In an exchange I recently had with a writer for Forbes, he said, “Journalists love bad news” when I pointed out the disparity and basic inaccuracy in reporting on housing.  I guess I am to learn from that comment that I can always expect the negative analysis when I read the popular press?  I have to question the wisdom of maintaining that behavior and philosophy if the industry is to survive.

 

Frank Pecarich

posted by steveeswenson on Oct 31, 2006 at 09:30 AM
I'm with you guys on Doonesbury. In the good old days we would run something because we knew it was good for you. We were sanctimonious about that. Now we listen to you and in cases like this, we've dropped the ball. Go Zonker!
posted by ProgressivePete2 on Oct 31, 2006 at 09:38 AM
It's ok steve. I know your sensitive conservative readers get all sorts of upset when their beliefs are quesitoned. Then they start the whiny letter campaign until The Californian gives in. We know it's not your fault.
posted by tkozy on Oct 31, 2006 at 09:44 AM

If the readers are sensitive to Doonesbury..

Put a warning on my blogs..

I must be really scary….

A Halloween Nightmare..

posted by Hardliner4freedom on Oct 31, 2006 at 10:15 AM

Ideas:

.

A chess column.

A Space News or Science News section.

Enlarge the reader commentary section.  (Letters, etc.)

.

A Playboy section featuring local talent.
A Playgirl section featuring local talent.  (Let me lose that 30 pounds, and I'll have my Chippendale body back.  (It's the truth!)  No, I don't even look 48.)

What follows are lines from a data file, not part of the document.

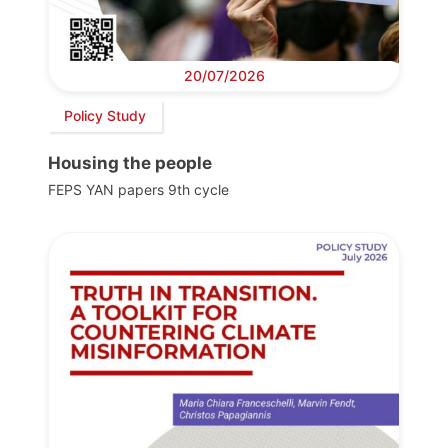
20/07/2026
Policy Study
Housing the people
FEPS YAN papers 9th cycle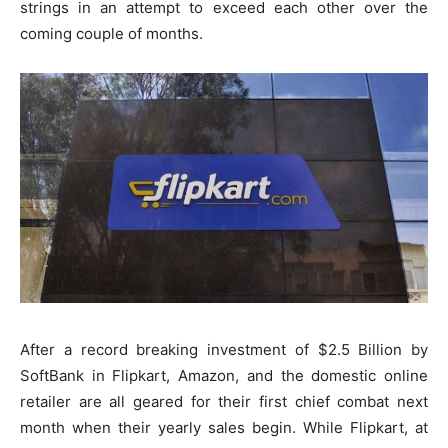
strings in an attempt to exceed each other over the
coming couple of months.
After a record breaking investment of $2.5 Billion by
SoftBank in Flipkart, Amazon, and the domestic online
retailer are all geared for their first chief combat next
month when their yearly sales begin. While Flipkart, at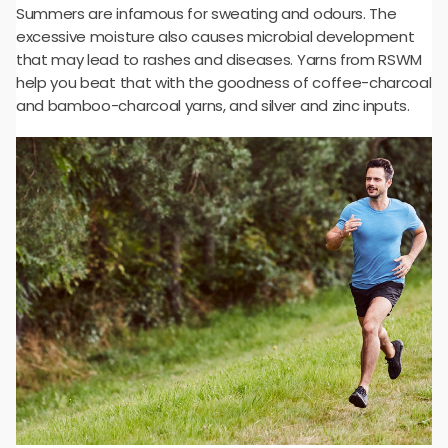
Summers are infamous for sweating and odours. The
excessive moisture also causes microbial development
that may lead to rashes and diseases. Yarns from RSWM
help you beat that with the goodness of coffee-charcoal
and bamboo-charcoal yarns, and silver and zinc inputs.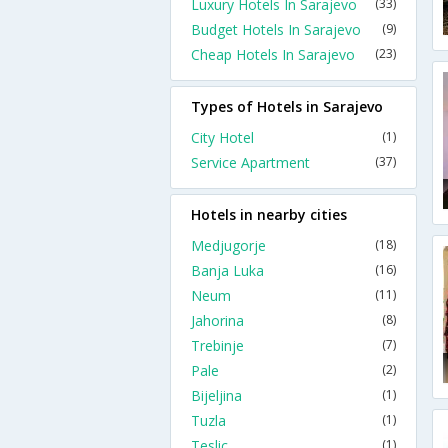
Luxury Hotels In Sarajevo
(33)
Budget Hotels In Sarajevo
(9)
Cheap Hotels In Sarajevo
(23)
Types of Hotels in Sarajevo
City Hotel
(1)
Service Apartment
(37)
Hotels in nearby cities
Medjugorje
(18)
Banja Luka
(16)
Neum
(11)
Jahorina
(8)
Trebinje
(7)
Pale
(2)
Bijeljina
(1)
Tuzla
(1)
Teslic
(1)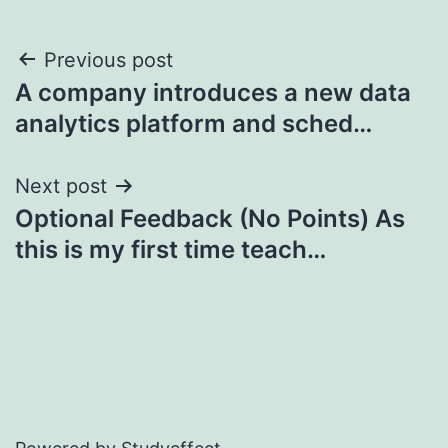
Post
Previous post
A company introduces a new data
navigation
analytics platform and sched…
Next post
Optional Feedback (No Points) As
this is my first time teach…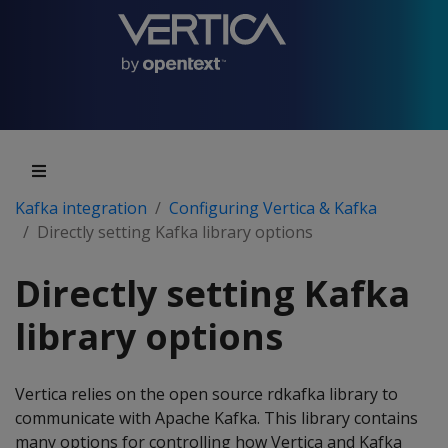
Kafka integration
Configuring Vertica & Kafka
Directly setting Kafka library options
Directly setting Kafka
library options
Vertica relies on the open source rdkafka library to
communicate with Apache Kafka. This library contains
many options for controlling how Vertica and Kafka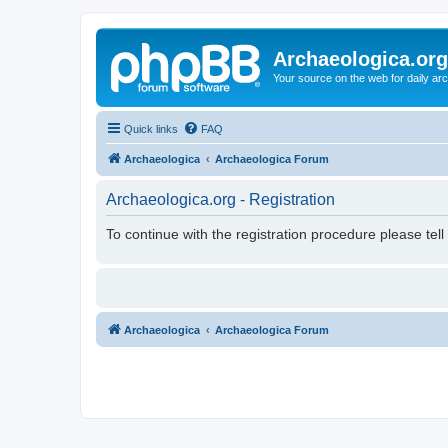
Archaeologica.org
Your source on the web for daily a
Quick links
FAQ
Archaeologica
Archaeologica Forum
Archaeologica.org - Registration
To continue with the registration procedure please tel
Archaeologica
Archaeologica Forum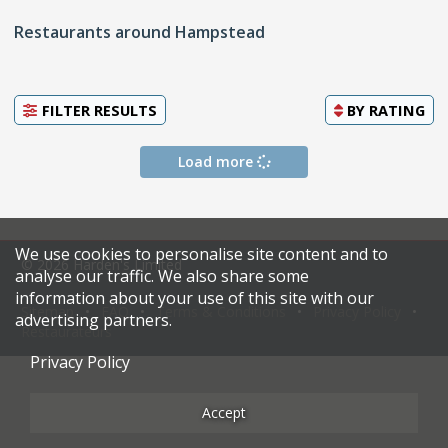
Restaurants around Hampstead
FILTER RESULTS
BY
RATING
Load more
We use cookies to personalise site content and to
© 2026 Harden's Limited
analyse our traffic. We also share some
information about your use of this site with our
Sitemap
FAQ
Terms & Conditions
Privacy Policy
advertising partners.
Restaurateurs
Privacy Policy
Accept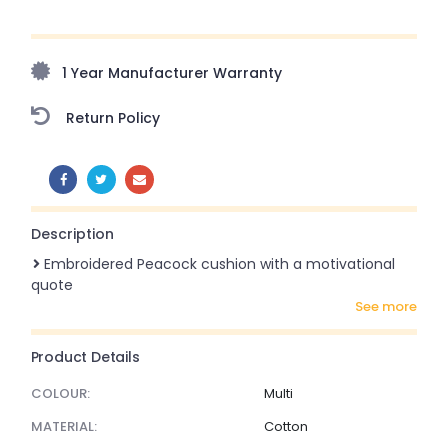
Upto 70% Off On Orders Above ₹20,000 Refresh your
home this freedom season with stunning styles at
amazing prices!
1 Year Manufacturer Warranty
Return Policy
SHARE:
Description
Embroidered Peacock cushion with a motivational
quote
see more
Product Details
COLOUR:
Multi
MATERIAL:
Cotton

posted by anonymous on Oct 31, 2006 at 10:18 AM
The Los Angeles Times is not up for sale as far as I know. In fact, several Los Angeles residents wanted to buy it and the Tribune Co. refused.
posted by TomW on Oct 31, 2006 at 10:20 AM
H4F:  A science column?  Isn't that going to upset the same people that hate Doonsbury?
posted by tkozy on Oct 31, 2006 at 10:22 AM
Grin
posted by Hardliner4freedom on Oct 31, 2006 at 10:26 AM
You got me good, Tom.  A science column would surely be a sign of  "liberal bias."
posted by randomfactor on Oct 31, 2006 at 10:30 AM
Because the facts have a well-known liberal bias...
posted by wlwedd on Oct 31, 2006 at 12:42 PM
I cannot imagine a more relaxing evening activity than sitting down with the daily paper.  The net version is not as complete as the hard copy, and I can't sink down on my comfy couch, stretch out and fully absorb it.  I like the quick & easy access of most of the news on the web, but I wouldn't live without subscribing to the paper at home.

posted by baketown on Oct 31, 2006 at 01:27 PM

I still prefer to do all my reading on real paper - it's too hard to read everything online.  The internet is convenient sometimes though.